**YOUR TASK**:
Among the entries that follow, how many lines contain the string "einen"? Write the number alone.

(Saved data entries)
____________

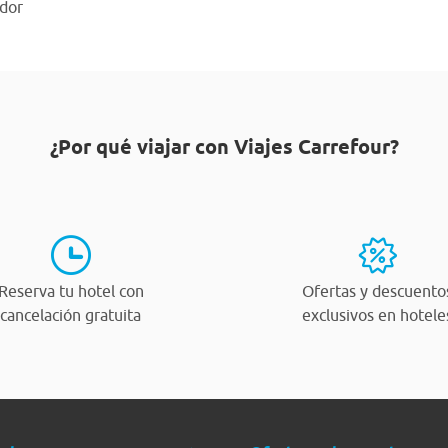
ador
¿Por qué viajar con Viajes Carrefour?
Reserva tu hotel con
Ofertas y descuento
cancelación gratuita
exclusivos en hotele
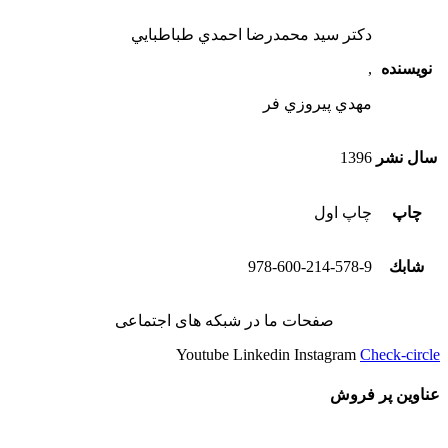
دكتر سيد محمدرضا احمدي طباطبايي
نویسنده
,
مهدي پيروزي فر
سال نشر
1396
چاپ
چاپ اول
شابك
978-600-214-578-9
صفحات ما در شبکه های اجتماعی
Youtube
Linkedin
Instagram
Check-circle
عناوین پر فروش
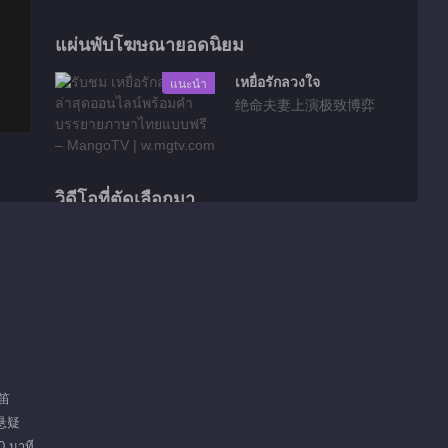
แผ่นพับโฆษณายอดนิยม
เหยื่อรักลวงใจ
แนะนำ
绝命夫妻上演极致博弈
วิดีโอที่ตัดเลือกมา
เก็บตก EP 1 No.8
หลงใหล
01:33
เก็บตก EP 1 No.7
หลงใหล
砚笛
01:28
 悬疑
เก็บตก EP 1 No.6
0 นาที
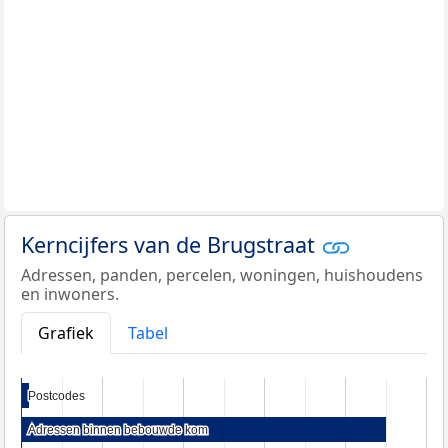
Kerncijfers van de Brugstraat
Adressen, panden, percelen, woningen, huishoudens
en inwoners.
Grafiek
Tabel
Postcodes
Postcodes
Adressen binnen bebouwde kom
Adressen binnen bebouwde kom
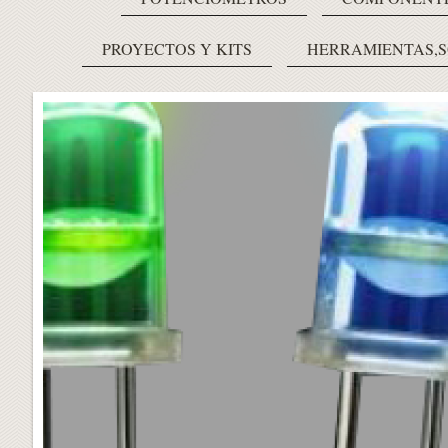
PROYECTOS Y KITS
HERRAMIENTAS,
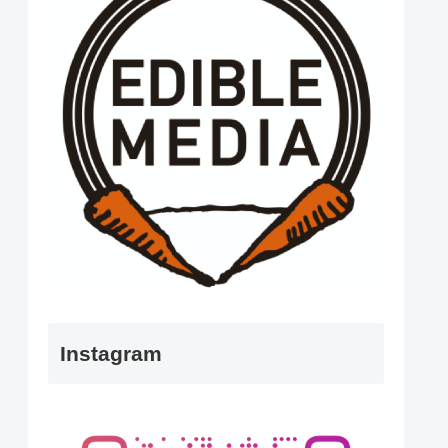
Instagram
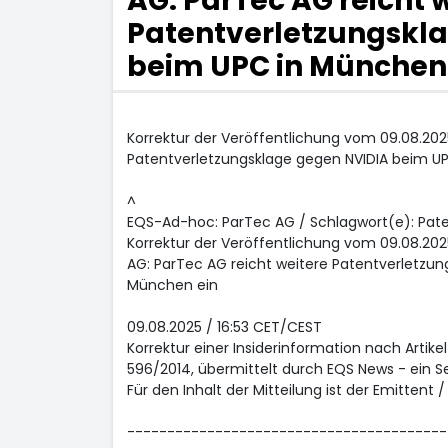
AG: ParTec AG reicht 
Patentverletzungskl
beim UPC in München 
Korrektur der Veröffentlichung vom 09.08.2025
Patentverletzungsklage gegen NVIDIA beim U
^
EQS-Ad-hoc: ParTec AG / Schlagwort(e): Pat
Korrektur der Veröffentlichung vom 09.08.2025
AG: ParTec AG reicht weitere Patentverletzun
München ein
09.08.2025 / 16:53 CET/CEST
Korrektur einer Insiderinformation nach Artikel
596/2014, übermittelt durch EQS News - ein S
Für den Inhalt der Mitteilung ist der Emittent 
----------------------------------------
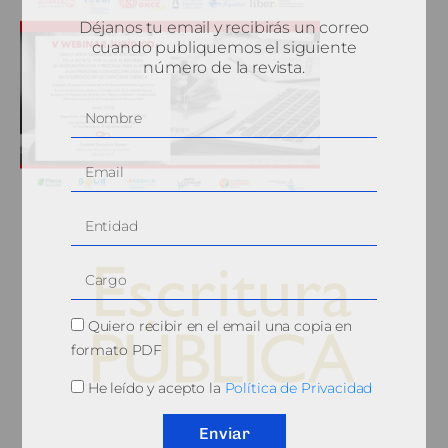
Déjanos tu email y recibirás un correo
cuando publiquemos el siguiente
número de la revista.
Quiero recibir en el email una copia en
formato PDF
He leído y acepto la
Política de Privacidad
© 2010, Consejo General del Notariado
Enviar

____________

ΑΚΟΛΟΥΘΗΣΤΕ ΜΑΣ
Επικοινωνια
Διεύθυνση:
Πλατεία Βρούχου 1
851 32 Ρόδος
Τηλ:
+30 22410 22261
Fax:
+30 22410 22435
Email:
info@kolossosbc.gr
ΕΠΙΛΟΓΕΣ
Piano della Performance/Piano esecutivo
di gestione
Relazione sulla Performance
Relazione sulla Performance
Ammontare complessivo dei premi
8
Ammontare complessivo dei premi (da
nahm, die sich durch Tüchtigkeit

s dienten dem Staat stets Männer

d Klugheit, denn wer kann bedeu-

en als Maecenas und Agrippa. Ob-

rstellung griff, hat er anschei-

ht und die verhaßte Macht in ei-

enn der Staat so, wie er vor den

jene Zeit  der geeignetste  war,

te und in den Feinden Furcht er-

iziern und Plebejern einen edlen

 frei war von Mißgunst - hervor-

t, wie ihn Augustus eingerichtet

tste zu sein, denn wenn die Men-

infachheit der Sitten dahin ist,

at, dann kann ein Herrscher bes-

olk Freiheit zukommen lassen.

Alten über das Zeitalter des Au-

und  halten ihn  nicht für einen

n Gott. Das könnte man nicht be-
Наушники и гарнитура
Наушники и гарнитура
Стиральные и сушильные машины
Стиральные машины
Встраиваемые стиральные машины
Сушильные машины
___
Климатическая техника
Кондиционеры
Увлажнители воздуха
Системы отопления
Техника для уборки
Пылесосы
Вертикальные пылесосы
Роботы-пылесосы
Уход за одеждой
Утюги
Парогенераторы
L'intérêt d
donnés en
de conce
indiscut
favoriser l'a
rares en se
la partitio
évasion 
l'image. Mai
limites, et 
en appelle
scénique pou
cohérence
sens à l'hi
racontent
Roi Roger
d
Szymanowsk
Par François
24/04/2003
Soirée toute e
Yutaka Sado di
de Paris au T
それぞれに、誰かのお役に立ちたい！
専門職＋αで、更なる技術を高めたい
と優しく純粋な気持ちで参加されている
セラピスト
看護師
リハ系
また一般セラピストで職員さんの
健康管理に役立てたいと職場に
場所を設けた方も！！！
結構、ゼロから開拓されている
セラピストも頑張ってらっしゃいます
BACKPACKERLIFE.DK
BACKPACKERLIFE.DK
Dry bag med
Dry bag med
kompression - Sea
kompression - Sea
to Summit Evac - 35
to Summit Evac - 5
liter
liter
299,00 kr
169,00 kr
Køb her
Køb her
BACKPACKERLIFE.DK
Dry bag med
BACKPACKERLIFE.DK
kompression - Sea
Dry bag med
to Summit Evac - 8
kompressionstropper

____________

**COMPLETED EXERCISE**:
2